Nitrogen cycling in the temperate Northern star coral, Astrangia poculata: distinguishing autotrophic from heterotrophic nutrient contributions

Date
2019
DOI
Authors
DiRoberts, Laura Elizabeth
Version
OA Version
Citation
Abstract
Coral reefs are in a global state of decline due to coral bleaching, which is a state of dysbiosis between the coral host and its algal endosymbionts that can bring about a nutritional crisis potentially leading to mass mortality. In this study, I used a temperate coral, Astrangia poculata, to determine the effects of symbiotic state and trophic status on nitrogen acquisition. The facultatively heterotrophic nature of A. poculata allows for the decoupled analysis of host and symbiont without the induced stress of a dysbiotic event. In this study, I used δ15N labeled DIN to track the assimilation and translocation of ammonium and nitrate by fed and starved colonies of both symbiotic and aposymbiotic A. poculata. I also analyzed tissue samples for δ13C, %N, %C, and C:N. Using photosynthetic efficiency as a proxy, I analyzed changes in symbiont health before and after being treated with DIN. Stable isotope analysis suggested that corals acquire more of their nitrogen from DIN than from heterotrophy, that their symbiotic algae, Breviolum psygmophilum, are responsible for a greater amount of DIN assimilation than the host, and that ammonium is more readily assimilated than nitrate. Protein analysis was inconclusive in determining any potential advantages to symbiotic state. Photosynthetic efficiency analysis suggested that ammonium boosts symbiont activity and nitrate may adversely affect symbionts. Overall, both symbiotic state and nutritional condition influenced holobiont health, and symbionts were found to be the driving force behind nitrogen acquisition.

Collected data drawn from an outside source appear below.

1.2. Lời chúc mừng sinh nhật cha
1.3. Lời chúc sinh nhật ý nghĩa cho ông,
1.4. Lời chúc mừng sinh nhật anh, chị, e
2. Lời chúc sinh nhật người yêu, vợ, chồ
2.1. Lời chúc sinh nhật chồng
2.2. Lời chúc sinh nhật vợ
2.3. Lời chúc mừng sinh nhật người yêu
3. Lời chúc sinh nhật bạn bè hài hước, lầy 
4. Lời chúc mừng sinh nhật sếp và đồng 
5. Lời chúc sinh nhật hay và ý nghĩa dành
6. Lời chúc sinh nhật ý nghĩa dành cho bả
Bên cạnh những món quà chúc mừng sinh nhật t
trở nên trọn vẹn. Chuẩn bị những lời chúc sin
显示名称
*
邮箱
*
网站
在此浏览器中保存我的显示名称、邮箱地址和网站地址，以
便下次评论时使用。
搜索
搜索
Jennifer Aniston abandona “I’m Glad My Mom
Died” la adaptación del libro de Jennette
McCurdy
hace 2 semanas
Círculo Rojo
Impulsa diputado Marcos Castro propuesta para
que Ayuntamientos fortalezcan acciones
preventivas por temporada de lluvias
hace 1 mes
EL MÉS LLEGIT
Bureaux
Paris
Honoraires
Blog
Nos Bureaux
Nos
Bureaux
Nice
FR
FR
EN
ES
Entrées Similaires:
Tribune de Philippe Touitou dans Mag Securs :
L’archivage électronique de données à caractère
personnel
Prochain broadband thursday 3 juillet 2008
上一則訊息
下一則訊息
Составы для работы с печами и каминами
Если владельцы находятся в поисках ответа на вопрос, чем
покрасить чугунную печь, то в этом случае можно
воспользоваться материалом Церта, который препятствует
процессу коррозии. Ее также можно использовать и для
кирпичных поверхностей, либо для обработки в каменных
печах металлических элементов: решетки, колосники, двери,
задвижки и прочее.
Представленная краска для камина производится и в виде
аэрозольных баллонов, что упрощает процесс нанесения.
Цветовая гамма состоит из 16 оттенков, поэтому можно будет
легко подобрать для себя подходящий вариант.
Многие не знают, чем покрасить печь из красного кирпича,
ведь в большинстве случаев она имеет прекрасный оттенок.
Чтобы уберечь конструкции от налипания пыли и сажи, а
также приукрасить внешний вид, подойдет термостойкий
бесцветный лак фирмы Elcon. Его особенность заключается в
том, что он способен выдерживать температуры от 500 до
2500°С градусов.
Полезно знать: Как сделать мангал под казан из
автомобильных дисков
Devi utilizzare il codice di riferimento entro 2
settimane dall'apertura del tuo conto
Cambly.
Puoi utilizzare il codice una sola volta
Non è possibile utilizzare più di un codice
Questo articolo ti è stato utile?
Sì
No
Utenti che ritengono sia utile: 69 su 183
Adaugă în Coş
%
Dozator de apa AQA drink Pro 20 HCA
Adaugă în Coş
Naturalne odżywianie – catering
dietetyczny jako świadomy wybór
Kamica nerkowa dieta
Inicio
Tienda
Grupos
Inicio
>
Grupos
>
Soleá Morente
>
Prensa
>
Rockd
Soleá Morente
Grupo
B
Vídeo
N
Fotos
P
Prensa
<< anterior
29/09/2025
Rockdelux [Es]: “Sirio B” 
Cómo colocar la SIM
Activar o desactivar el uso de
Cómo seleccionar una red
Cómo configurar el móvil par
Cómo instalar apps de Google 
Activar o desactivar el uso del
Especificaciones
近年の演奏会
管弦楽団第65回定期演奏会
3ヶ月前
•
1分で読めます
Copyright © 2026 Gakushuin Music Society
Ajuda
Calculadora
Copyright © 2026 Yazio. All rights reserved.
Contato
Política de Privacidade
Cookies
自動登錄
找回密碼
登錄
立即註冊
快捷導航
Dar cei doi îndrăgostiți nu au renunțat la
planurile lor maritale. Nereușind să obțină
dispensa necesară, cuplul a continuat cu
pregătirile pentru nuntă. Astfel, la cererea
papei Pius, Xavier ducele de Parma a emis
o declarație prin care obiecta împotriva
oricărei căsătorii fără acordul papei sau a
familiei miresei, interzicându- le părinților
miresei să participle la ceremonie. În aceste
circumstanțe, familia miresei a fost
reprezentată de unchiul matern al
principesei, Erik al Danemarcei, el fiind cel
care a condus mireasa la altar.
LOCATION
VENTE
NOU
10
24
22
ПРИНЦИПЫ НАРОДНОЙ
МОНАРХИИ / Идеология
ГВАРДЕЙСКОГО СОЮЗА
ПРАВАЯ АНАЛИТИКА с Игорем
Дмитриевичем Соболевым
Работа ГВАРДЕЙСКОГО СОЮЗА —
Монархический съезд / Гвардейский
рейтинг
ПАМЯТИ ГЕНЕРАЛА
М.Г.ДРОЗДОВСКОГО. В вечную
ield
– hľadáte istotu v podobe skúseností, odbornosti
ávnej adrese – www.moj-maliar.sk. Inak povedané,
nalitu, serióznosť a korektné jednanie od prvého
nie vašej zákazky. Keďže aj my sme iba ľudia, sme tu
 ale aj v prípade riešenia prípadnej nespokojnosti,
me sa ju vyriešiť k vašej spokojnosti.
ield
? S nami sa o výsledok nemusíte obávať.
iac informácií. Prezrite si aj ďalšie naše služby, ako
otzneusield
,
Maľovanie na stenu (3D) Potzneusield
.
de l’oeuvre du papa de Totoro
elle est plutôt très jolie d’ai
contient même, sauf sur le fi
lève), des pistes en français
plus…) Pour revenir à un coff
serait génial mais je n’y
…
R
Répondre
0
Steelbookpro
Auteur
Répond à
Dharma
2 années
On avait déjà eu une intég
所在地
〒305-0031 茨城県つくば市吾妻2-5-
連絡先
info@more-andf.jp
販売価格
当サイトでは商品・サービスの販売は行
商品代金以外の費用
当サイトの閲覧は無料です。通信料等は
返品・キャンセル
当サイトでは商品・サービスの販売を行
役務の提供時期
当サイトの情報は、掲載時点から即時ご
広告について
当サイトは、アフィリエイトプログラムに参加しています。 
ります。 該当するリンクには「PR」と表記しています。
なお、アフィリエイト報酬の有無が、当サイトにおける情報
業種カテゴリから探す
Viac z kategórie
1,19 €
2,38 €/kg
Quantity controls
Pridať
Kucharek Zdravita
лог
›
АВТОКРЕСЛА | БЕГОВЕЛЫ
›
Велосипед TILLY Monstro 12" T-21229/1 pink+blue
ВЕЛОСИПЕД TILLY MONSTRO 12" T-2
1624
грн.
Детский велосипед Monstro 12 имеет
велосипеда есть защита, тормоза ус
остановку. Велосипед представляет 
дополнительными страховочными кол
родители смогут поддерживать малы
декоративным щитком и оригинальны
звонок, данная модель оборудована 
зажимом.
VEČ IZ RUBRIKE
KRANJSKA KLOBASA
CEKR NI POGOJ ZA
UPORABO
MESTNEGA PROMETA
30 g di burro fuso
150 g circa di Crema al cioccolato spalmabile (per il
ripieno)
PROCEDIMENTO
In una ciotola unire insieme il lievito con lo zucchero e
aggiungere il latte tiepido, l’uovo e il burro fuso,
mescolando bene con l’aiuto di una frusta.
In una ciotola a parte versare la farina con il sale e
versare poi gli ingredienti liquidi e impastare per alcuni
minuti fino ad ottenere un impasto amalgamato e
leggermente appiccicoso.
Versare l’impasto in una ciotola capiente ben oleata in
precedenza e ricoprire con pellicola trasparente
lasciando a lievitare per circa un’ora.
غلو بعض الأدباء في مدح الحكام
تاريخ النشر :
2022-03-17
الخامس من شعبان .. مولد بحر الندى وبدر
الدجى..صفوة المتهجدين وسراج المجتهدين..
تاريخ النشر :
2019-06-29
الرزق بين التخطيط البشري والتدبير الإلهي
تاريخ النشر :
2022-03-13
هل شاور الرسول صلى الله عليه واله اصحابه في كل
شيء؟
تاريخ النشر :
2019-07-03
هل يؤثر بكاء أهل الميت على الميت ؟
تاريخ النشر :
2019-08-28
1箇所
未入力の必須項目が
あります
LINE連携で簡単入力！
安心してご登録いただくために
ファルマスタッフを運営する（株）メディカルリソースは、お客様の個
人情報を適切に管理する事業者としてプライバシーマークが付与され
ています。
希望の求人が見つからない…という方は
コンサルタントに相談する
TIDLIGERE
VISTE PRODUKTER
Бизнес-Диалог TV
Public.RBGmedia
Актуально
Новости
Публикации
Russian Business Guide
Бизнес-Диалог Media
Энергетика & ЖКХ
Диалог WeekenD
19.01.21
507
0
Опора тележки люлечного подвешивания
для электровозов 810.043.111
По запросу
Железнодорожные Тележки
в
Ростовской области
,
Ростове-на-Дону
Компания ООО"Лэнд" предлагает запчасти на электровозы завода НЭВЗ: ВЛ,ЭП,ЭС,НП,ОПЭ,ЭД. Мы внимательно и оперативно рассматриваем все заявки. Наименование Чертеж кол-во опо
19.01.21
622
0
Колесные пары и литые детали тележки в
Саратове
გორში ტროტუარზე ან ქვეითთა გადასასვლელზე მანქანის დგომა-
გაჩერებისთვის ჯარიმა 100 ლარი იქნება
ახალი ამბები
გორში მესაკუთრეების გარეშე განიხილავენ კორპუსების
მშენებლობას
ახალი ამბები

These results suggest that dysbiosis not only inhibits corals’ mixotrophic strategy of nutrient acquisition but suggests that symbiosis has advantages across nitrogen acquisition pathways that are augmented by feeding. As such, starved, aposymbiotic corals suffer from energetic double jeopardy, and having either feeding or symbiosis alone does not fully equivocate to the energetic advantage of both.